Ah, not complicated at all, simply restore the stack frame and return from the function. This implies the return value is already stored in eax. And sure enough the first thing this function did to eax was to set it to 1. Okay, so if edx was not equal to one, the conditional jump would not have been triggered, and we’d now be at the following bit of code.

cmp edx, 1 je .L2 cmp edx, 2 mov al, 2 jbe .L2

Here GCC is using CMP to see if edx is equal to 1, if yes we are done, eax already contains the correct value 1! = 1, so jump to .L2 and return. Next, compare edx to 2. Now before the conditional jump we have the instruction mov al, 2. Here we are setting the lower 8 bits of eax to 2. GCC knows that at this point eax has no bits higher than bit 8 set, so it can use the al sub register to update eax. JBE (Jump if below or equal) jumps if the zero flag or the carry flag are set to 1. What is CMP a,b actually doing internally, it performs a subtraction between a and b and sets the flags but doesn’t store the result. CMP sets the zero flag is the result of the subtraction is zero, and sets the carry flag if the result is negative. So JBE will jump if edx less than or equal to 2, precisely what you would expect below or equal to mean. For our purposes we are only interested in whether edx is equal to 2, but we are using unsigned integers and have already accounted for the cases edx == 0 and edx == 1, so this assembly is perfectly valid if not a particularly literal translation of the C. Again if edx is equal to 2 then the code jumps to .L2 and exits with the correct value 2! = 2 in eax.

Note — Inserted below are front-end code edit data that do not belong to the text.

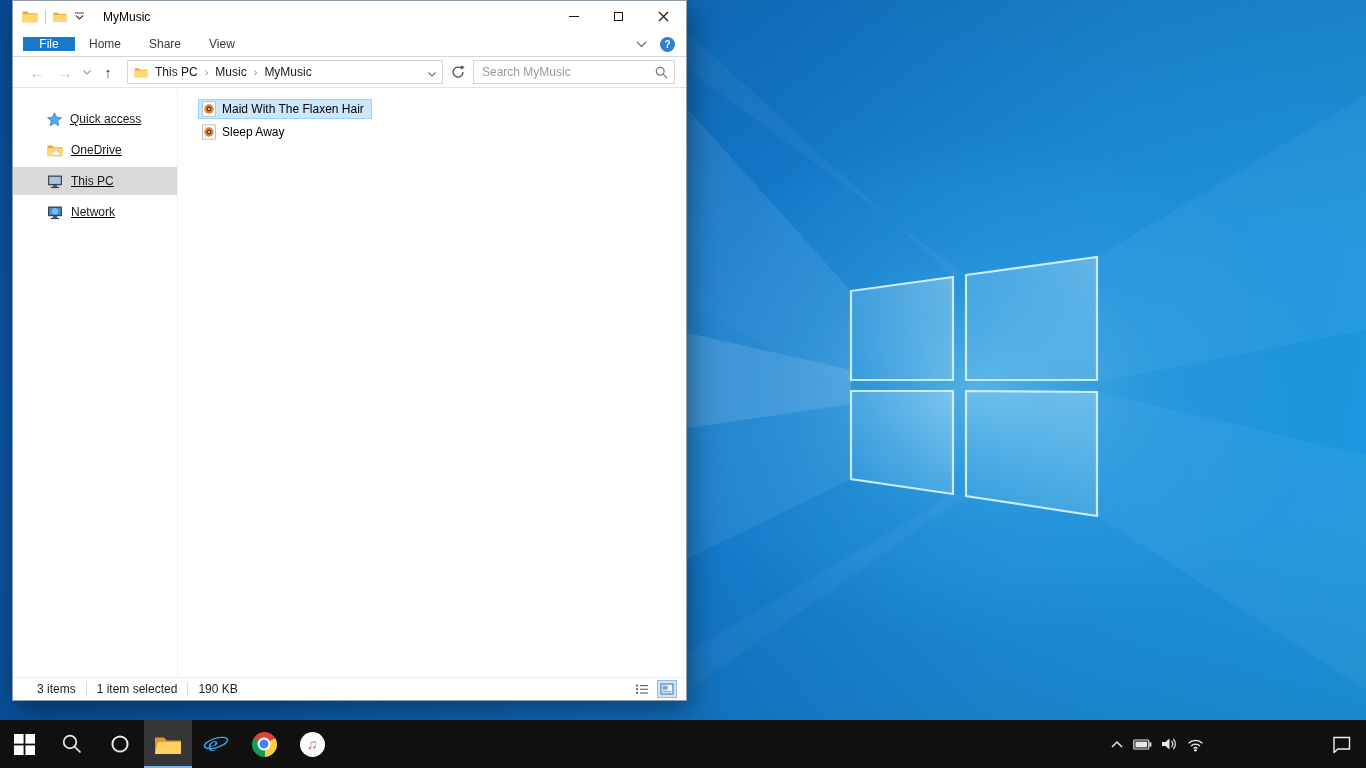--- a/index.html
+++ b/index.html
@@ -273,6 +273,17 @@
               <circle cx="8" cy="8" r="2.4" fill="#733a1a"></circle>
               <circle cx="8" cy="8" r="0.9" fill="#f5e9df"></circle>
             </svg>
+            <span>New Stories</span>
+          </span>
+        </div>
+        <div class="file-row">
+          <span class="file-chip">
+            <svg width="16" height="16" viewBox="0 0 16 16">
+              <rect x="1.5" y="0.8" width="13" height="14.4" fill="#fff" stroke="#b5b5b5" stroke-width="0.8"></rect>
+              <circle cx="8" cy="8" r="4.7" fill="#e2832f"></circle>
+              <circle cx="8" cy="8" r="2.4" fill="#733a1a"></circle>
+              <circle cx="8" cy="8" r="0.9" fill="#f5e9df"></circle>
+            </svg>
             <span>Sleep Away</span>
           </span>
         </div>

.L3: imul eax, edx sub edx, 1 cmp edx, 2 jne .L3

This next bit of code is the main loop of the function. the first line multiplies eax by edx and stores the result in eax, then we subtract one from edx, then if edx is not equal to 2 we repeat the whole procedure. Why does this work? Well edx must contain at least 3, because it is an unsigned 32 bit integer and it is not 0, 1 or 2. So the first run of the loop multiplies eax by edx and subtracts one from edx, if edx is equal to 2 now then eax = 2 * 3 = 3!, if edx is not equal to 2, for example of edx was originally 7, then eax = 2*7, so the loop continues until eax = 2*3*4*5*6*7 = 7!. Once edx is equal to 2, then eax contains n! and the code falls through to .L2 and the function returns.

Of course this function (like it’s C counterpart) is subject to integer overflow. n! rises very quickly as n increases, and this function is only capable of calculating correctly the factorials of 0 to 12, 13! = 6227020800 which is larger than 4294967295 (the largest 32-bit unsigned integer). Moving to 64 bit unsigned integers would only allow you to correctly calculate up to 20!. In fact it is a nice problem in basic functional analysis to show that the factorial function n! always grows faster than any exponential function (i.e. one of the form 2^x).